The High Druid's Blade (The Defenders of Shannara, #1)(90)



Paxon managed to sleep a few hours during their flight, but spent most of his time awake, much of it musing on the direction his life had taken. Only months earlier, his world had revolved around the airfreight business and his mother and sister. Now the business was gone, he was miles from his mother and his Highland home, and his sister was even further away in another sense and in danger of never coming back. He had made a life among the Druids of Paranor, but he wasn’t one of them and they might blame him—as he blamed himself—for the death of one of their order.

He was adrift in a world he didn’t fully understand and wasn’t even sure he believed in, struggling to keep his feet and maintain his determination, trying his best to balance the vicissitudes of a much-changed life. Everything he had done was buttressed as much on faith as on knowledge, and that wasn’t about to change with this current endeavor. His world was a confusing and treacherously shifting ground, and he did not see that he had any better way to deal with it than simply to keep marching on.

It was nearing morning when they arrived in Wayford, the sun a golden haze on the eastern horizon, the sky clear and promising as the night fled west. They landed at the airfield amid receding shadows and splashes of sunrise light, setting down close to the manager’s office so they could arrange to moor the airship. Grehling jumped down and went on ahead to speak to his father, whom he had already spotted inside the office, while Paxon and Leofur tied off the mooring lines, drew down the light sheaths, and coiled the radian draws.

The Highlander and the young woman were just finishing up when the boy hurried back over, clearly excited as he scrambled up the rope ladder and jumped over the railing and onto the decking beside them. “Father just told me,” he whispered, as if caution were advised. “Arcannen flew in late last night.”

Paxon straightened at once. “What time?”

“An hour or so after midnight.

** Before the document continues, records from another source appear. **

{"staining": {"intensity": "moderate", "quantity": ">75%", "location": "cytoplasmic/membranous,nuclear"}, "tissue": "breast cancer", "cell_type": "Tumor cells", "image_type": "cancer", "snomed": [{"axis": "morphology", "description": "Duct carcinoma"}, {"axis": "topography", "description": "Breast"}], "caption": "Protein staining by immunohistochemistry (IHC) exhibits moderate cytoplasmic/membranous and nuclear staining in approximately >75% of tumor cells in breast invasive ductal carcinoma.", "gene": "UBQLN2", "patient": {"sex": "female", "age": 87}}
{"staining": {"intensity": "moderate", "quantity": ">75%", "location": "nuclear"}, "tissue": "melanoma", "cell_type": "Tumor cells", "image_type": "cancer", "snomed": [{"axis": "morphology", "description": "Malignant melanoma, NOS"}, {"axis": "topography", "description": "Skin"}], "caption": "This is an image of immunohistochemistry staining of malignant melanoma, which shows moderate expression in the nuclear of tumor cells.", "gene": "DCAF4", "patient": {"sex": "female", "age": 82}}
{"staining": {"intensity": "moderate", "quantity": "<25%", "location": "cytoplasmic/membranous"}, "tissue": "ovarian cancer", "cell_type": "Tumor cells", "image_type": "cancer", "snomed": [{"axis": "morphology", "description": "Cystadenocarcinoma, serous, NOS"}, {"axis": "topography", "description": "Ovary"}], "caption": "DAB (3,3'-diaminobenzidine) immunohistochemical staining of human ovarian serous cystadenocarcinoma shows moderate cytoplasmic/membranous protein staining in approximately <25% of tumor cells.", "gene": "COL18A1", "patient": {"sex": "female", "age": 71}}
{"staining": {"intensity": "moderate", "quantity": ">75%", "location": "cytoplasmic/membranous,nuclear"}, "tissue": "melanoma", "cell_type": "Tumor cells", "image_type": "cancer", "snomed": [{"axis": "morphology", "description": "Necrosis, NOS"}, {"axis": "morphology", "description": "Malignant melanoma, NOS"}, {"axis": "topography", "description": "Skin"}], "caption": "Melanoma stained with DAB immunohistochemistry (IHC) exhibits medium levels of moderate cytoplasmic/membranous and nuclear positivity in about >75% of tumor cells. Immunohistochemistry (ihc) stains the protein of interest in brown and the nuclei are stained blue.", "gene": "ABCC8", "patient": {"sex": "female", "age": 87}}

He moored his ship, left his crew aboard, and went alone into the city. He hasn’t come back. He told Father he might be gone as long as tonight and not to tell anyone he was here.”

“But your father told you anyway?” Paxon asked, one eyebrow arched.

Grehling gave him a sheepish grin. “He tells me everything.”

Paxon was already buckling on his sword. “I’m going after him.”

“I’m coming with you!” Grehling declared.

Paxon held out both hands to stop him where he was. “No, you’re not. You’re staying here.”

“But you might need help! You can’t face the sorcerer by yourself.”

Paxon only just kept himself from saying, So I should face him with a fourteen-year-old boy? “It’s too dangerous. I won’t let you risk your life for me. You stay right here and keep watch for his return.”

“But I want to—”

“No, Grehling.” Leofur cut him short before he could finish. “Paxon is right. You have to stay behind this time. It is too dangerous.”

“Thank you.” Paxon gave her an appreciative nod.

“Which is why I’ll be going instead,” she finished, hefting the flash rip in the cradle of her arms to emphasize why. She faced down Paxon defiantly. “Don’t say anything stupid. You need someone to watch your back. I can do that for you.”

He saw the determination in her eyes and nodded. “Let’s get going.”





[page]TWENTY-FIVE




SIDE BY SIDE, PAXON AND LEOFUR WALKED FROM THE AIRFIELD down the roadway leading into the city of Wayford. The road was mostly empty, the lamps in the residences either still off or just being lit. There were a few people abroad—those who began their workday early—but they passed without doing more than nodding or waving. Ahead, the larger buildings of the city were vague shadows in the gloom of the fading night.

“Why are you doing this?” Paxon asked her finally, unable to let the matter rest any longer. “You barely know me. You have no reason to risk yourself like this. Not after what you’ve already done.”

“I didn’t know there was a limit on how much help you could offer people,” she replied, deadpan.

“I just mean it’s unexpected.”

“It would be odd if you were expecting me to come with you, wouldn’t it? Like you say, we don’t know each other that well.”

“But why are you coming?”

She looked away a moment and then back again. “Several reasons. I think what you are doing is important. Not so much where Arcannen is concerned; more for helping Chrysallin. What was done to her is terrible. I’ve experienced something like that. I want to see her get better. This seems to me to be one way she could.” She shrugged. “I thought I might help you with that part, but try to talk you out of the other.”

They reached the outermost buildings of the business district of the city and she pointed him down a different street than the one he was intending on taking. “No point in doing the expected. Better if we go the back way.”

“You’ve had something done to you like what was done to Chrys?” he asked.

She nodded. “Yes. But I don’t want to talk about it.”

“You just want to talk to me about leaving Arcannen alone. Even knowing how I feel about what happened to Starks?”

She looked over again. “I like you, Paxon. Even knowing as little about you as I do, I like what I do know. You care about your sister and you would do anything to help her. You are willing to sacrifice yourself for your friends. You aren’t afraid of things that would scare the pants off most people.”